Pitchfork
64
All the world’s a stage to Elias Bender Rønnenfelt, Iceage frontman and Marching Church mastermind. The Dane was sporting a death mask when we first met him in the early ’10s—a grungy Hamlet, flailing and wailing beneath the house lights. Championed by Matador, his band ascended, and in time, those tragic poses became more polished, less garish—and on 2014’s ambitious Plowing Into the Field of Love, downright romantic.
Rønnenfelt attempted to continue Iceage’s momentum after their last album, but his writing failed to open up a clear map for the band’s next steps. Naturally, the musician wrung out his brainstorms into the new Marching Church album instead. This time around, the project’s no longer a solo effort: Rønnenfelt’s formally incorporated his backing band from This World Is Not Enough–a formidable crew featuring members of Lower, Hand of Dust, and others—and his Iceage bandmate Johan S. Weith into the group writ large. Such moves beg the question of overarching intentions, of where Iceage ends and Marching Church begins; despite the confessional undertones of its title, Telling It Like It Is offers little in the way of demarcation–but boy, is there drama.
Last year, the Dane visualized his Marching Church as one man’s luxuriant fantasy, plucked from the pages of Dorian Gray (“What I pictured was me in a comfortable armchair, adorned in a golden robe, leading a band while a girl kept pouring me champagne”). This decadence—manifested in moaned tantrums, eye-rolling Swans worship, and directionless, woe-is-me racket—torpedoed This World Is Not Enough, rendering it a slog. Thankfully, Marching Church’s sophomore effort scales back the melodrama and ramps up the discipline: Rønnenfelt and company are focused on verses and choruses and dynamics, rather than self-indulgent noodling—and in the case of this album, a little bit goes a long way.
The delirious “Lion’s Den” opens with a far-off subterranean rumble—Kristian Emdal’s loping bass encircles a skittering piano line, while the forlorn melodica squeals–before a brittle, clanging backbeat surfaces, kicking off the hypnotic death march over which Rønnenfelt presides, eyes glinting, lips curled. After he’s lulled us into complacency with an otherworldly falsetto, the chorus hits, his voice deepens into his usual bloodthirsty moan, and dread sets in. “In the lion’s den,” he taunts, as if smelling our fear through the speakers, “They still bite after you/They still chase after you/Come on in.” Is Rønnenfelt offering an escape from the beasts’ assault, or is he just another big cat in the big city, peering from behind his disguise?
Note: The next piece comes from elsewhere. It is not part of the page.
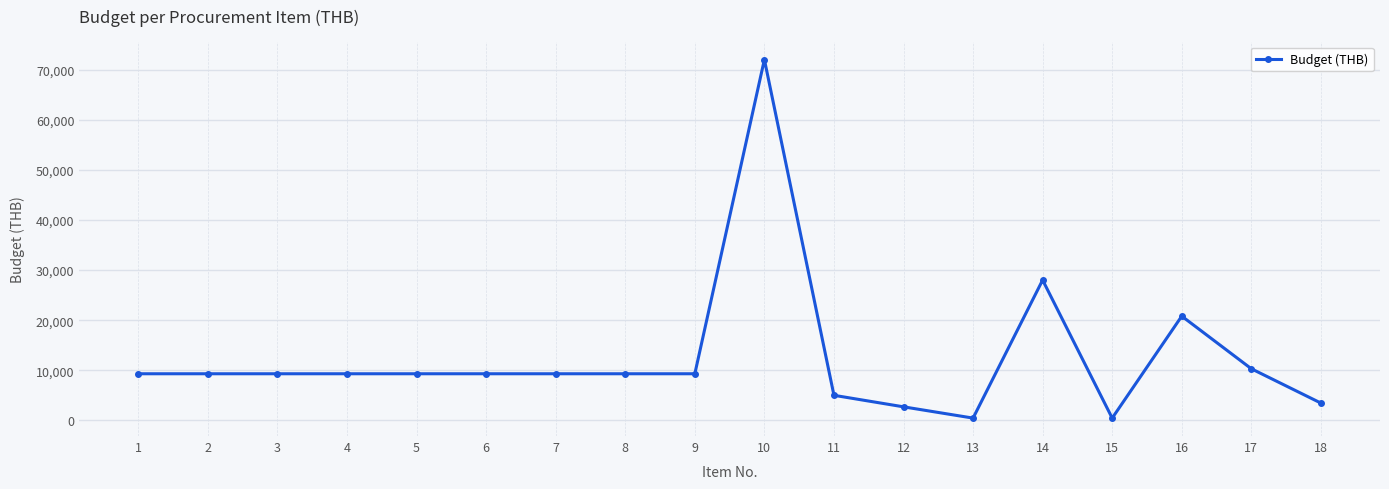

Approximately how many times larger is the value at 5 compared to 4?

1.0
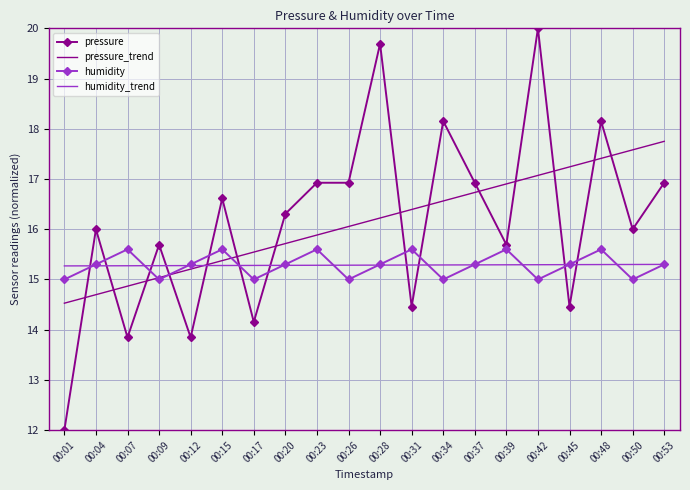

What is the sum of all humidity values?

305.7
The beauty’s in the liminality: not just on “Lion’s Den,” but in the album’s broader creative approach, which, however formalistically grounded, seeks to blur the lines between human passion and studio precision through copious overdubbing. “We wanted it to sound like a studio and the instruments, as if the studio became a member of the band,” he told CLRVYNT, “We didn't want it to sound like a realistic live band playing.” Indeed, the album’s inherent connections with the uncanny valley, its inquiries into where the band ends and the cavernous surroundings begin, are more effective dramatic vessels than any of Rønnenfelt’s ham-fisted imagery. It’s hard not to stifle a chuckle at his operatic bellows regarding the act of being “fist-fucked by destiny,” or at the blistering chorus on “Heart of Life,” wherein the Dane offers a compelling impression of Nick Cave after a few too many cocktails—“At the heart of life, shoo-gahh!.” On the other hand, the record's overarching dynamics—the existential tug-of-war between the band’s hypnotic krautrock attack, Rønnenfelt’s vengeful yowls, and the studio’s limitless expanses on the glam-but-glum “2016” and the country-tinged “Calenture” (familiar and yet ever-so-off, like a trip to Westworld)–suggest that the musician’s at least partially aware of his own absurdity, and perhaps, that he’s learning how to weaponize it.